Meropenem/vaborbactam

Combination of
- Meropenem: Beta-lactam antibiotic
- Vaborbactam: Beta-lactamase inhibitor

Clinical data
- Trade names: Vabomere, Vaborem, others
- AHFS/Drugs.com: Monograph
- License data: US DailyMed: Meropenem vaborbactam;
- Routes of administration: Intravenous
- ATC code: J01DH52 (WHO) ;

Legal status
- Legal status: CA: ℞-only; US: ℞-only; EU: Rx-only;

Identifiers
- CAS Number: 2031124-72-6;
- KEGG: D11015;

= Meropenem/vaborbactam =

Combination antibiotic drug

Meropenem/vaborbactam, sold under the brand name Vabomere among others, is a combination medication used to treat complicated urinary tract infections, complicated abdominal infections, and hospital-acquired pneumonia. It contains meropenem, a beta-lactam antibiotic; and vaborbactam, a beta-lactamase inhibitor. It is given by injection into a vein.
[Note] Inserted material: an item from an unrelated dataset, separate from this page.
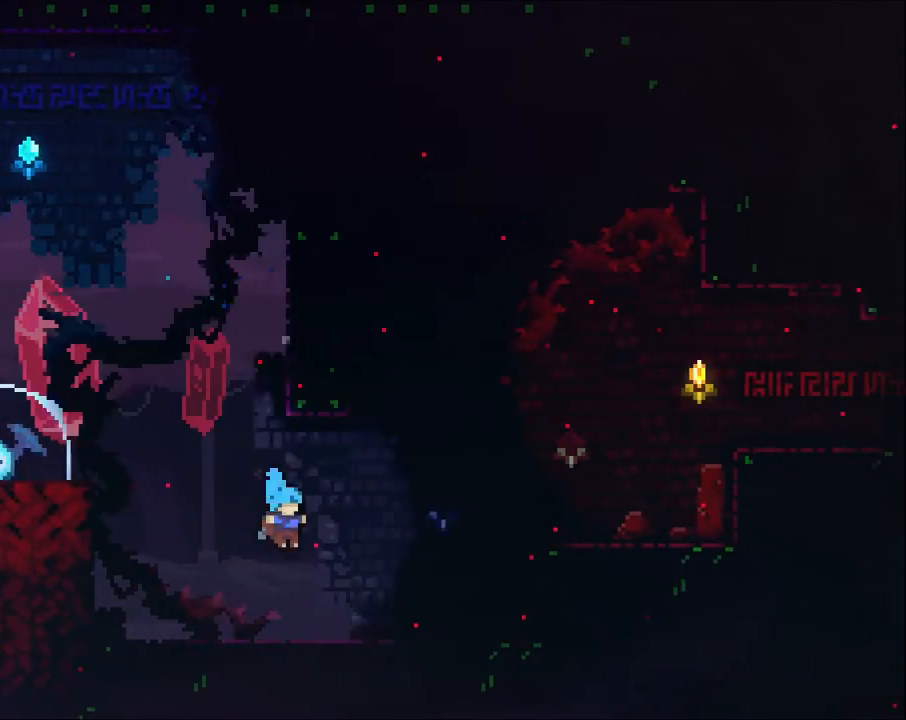
{"dt_ms": 1000, "buttons": [], "left_stick": "center", "right_stick": "center"}
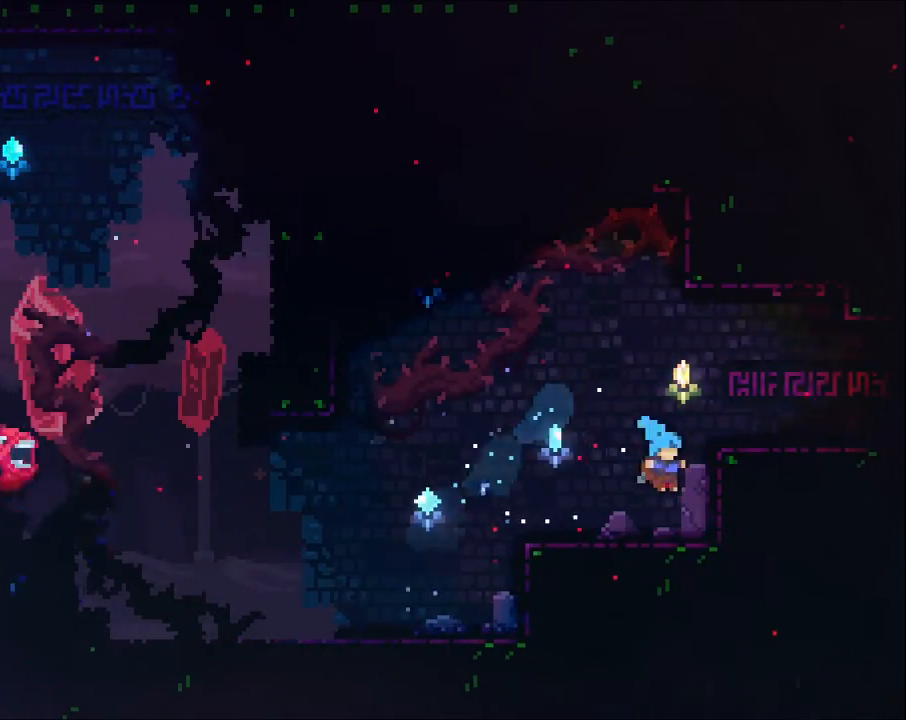
{"dt_ms": 500, "buttons": ["A", "X"], "left_stick": "right", "right_stick": "center", "events": [[133, "A", "down"], [167, "left_stick", "right"], [367, "X", "down"]]}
Common side effects include headache, inflammation at the site of injection, nausea, diarrhea, liver inflammation, and low blood potassium. Severe side effects may include anaphylaxis, seizures, and Clostridioides difficile-associated diarrhea. It is unclear if use during pregnancy is safe. Meropenem works by blocking the construction of the bacterial cell wall while vaborbactam blocks the breakdown of meropenem by some beta-lactamases.

The combination was approved for medical use in the United States in 2017, in the European Union in 2018, and in Canada in December 2024. It is on the World Health Organization's List of Essential Medicines.

==Medical uses==
It is used to treat complicated urinary tract infections, complicated abdominal infections, and hospital-acquired pneumonia.

==Side effects==
The most common adverse reactions were headache, infusion site reactions and diarrhea. Serious risks include allergic reactions and seizures and Meropenem/vaborbactam should not be used in people with severe allergic reactions to penicillins.

==Antimicrobial activity==
Meropenem/vaborbactam retains antimicrobial activity against class A and class C β-lactamase-producing Enterobacterales, especially those producing ESBL, KPC, and AmpC determinants. Meropenem/vaborbactam is also active against strains of Enterobacterales producing other types of class A serine carbapenemases (e.g. SME and NMC-A enzymes).
Resistance to meropenem/vaborbactam in KPC-producing Enterobacterales is currently very rare and mostly due to porin inactivation. Meropenem/vaborbactam retains activity also against strains producing KPC mutants that confer resistance to ceftazidime/avibactam (e.g., KPC-8, KPC-31). The activity of meropenem/vaborbactam against P. aeruginosa and A. baumannii was found to be similar to that of meropenem alone. In fact, in these species, meropenem resistance is largely mediated by mechanisms that are not antagonized by vaborbactam (e.g., outer-membrane impermeability, upregulation of efflux systems, and production of class B or class D β-lactamases). No antimicrobial activity has been reported for MBL-producing Gram-negatives and OXA-48-producing Enterobacterales.

==History==
In a study of 545 adults with complicated urinary tract infections, 98 percent of adults treated with meropenem/vaborbactam compared with about 94 percent of adults treated with piperacillin/tazobactam were cured defined as improvement in symptoms and a negative urine culture. About seven days after completing treatment, roughly 77 percent of adults treated with Vabomere compared with about 73 percent of those treated with piperacillin/tazobactam had resolved symptoms and a negative urine culture.

In August 2017, the US Food and Drug Administration approved the combination to treat complicated urinary tract infections and pyelonephritis.

== Research ==
Successful bacteremia clearance in a child has been reported using a meropenem-vaborbactam dose of 40 mg/kg every 6 hours given over 3 hours. It attained 100% of meropenem serum concentrations above the minimum inhibitory concentration for at least 40% of the dosing interval.